__任务目标__:
1. 原文摘录第1点分析了哪些重金属元素的含量?列出文中写出的全部元素符号。
2. 照抄原文摘录中从“因此,本文基于已有认识,首先”到“迁移和大气颗粒物迁移的风险。”之间的文字,首尾两处都包括在内。

__原文摘录__:
-.-.-
因此,本文基于已有认识,首先研究了重金属污染下稻田土壤团聚体组成变化,分析污染下土壤团聚体形成及重金属的土壤颗粒粒径分配变化,探讨重金属污染对土壤生物物理过程的影响;其次,采集南方不同稻区稻米样品,分析Cd、Zn含量,探讨与稻区土壤类型及其土壤性质特征的关系,最后从影响稻区稻米重金属水平的土壤因素-土壤酸度着手,探讨通过施用改良剂调节土壤Cd活性而降低稻米Cd积累的技术。获得结果如下:
1.本文采集已报道严重污染的水稻土和未明显污染的同种水田土壤表土样品,分析不同粒径土壤团聚体颗粒组的质量组成和Pb、Cd、Hg、As等重金属元素的含量,讨论重金属污染下土壤团聚体组成和重金属团聚体分配的变化。在重金属污染下,土壤砂粒级团聚体减少,而较细粒径团聚体相对增多;尽管重金属含量随粒径变化的趋势与先前研究认识一致,即在<0.002mm和2-0.2mm粒径的颗粒组中富集,但污染下重金属元素更多地赋存于粉砂组和黏粒组团聚体。因此,重金属污染可能减弱了较大土壤团聚体形成作用,导致细粒径团聚体的相对增多,从而明显提高重金属元素在易移动的粉砂和黏粒组团聚体的分配,这可能进一步加剧污染农田重金属的水迁移和大气颗粒物迁移的风险。
-.-.-
__数据摘录__:
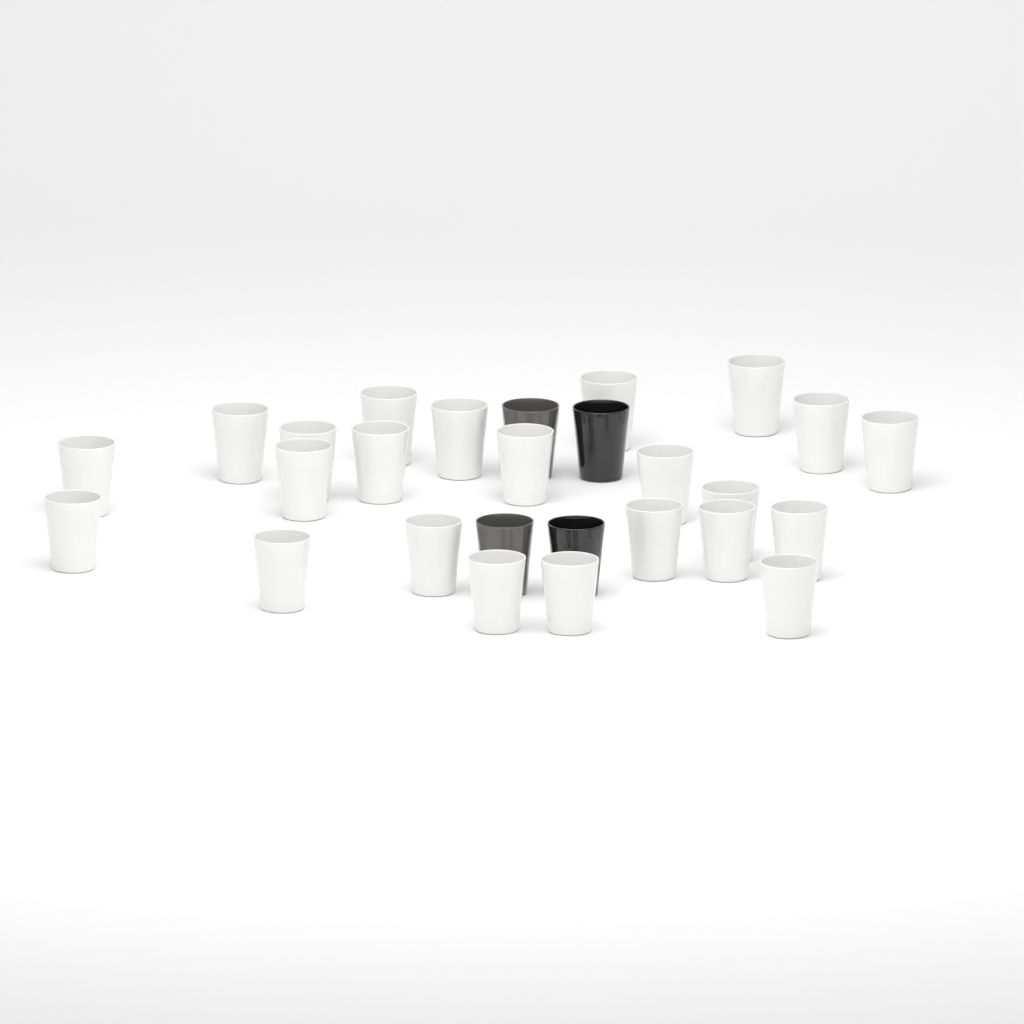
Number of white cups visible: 23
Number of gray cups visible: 2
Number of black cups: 2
-.-.-
__依次作答__:
1. Pb、Cd、Hg、As

2.
因此,本文基于已有认识,首先研究了重金属污染下稻田土壤团聚体组成变化,分析污染下土壤团聚体形成及重金属的土壤颗粒粒径分配变化,探讨重金属污染对土壤生物物理过程的影响;其次,采集南方不同稻区稻米样品,分析Cd、Zn含量,探讨与稻区土壤类型及其土壤性质特征的关系,最后从影响稻区稻米重金属水平的土壤因素-土壤酸度着手,探讨通过施用改良剂调节土壤Cd活性而降低稻米Cd积累的技术。获得结果如下:
1.本文采集已报道严重污染的水稻土和未明显污染的同种水田土壤表土样品,分析不同粒径土壤团聚体颗粒组的质量组成和Pb、Cd、Hg、As等重金属元素的含量,讨论重金属污染下土壤团聚体组成和重金属团聚体分配的变化。在重金属污染下,土壤砂粒级团聚体减少,而较细粒径团聚体相对增多;尽管重金属含量随粒径变化的趋势与先前研究认识一致,即在<0.002mm和2-0.2mm粒径的颗粒组中富集,但污染下重金属元素更多地赋存于粉砂组和黏粒组团聚体。因此,重金属污染可能减弱了较大土壤团聚体形成作用,导致细粒径团聚体的相对增多,从而明显提高重金属元素在易移动的粉砂和黏粒组团聚体的分配,这可能进一步加剧污染农田重金属的水迁移和大气颗粒物迁移的风险。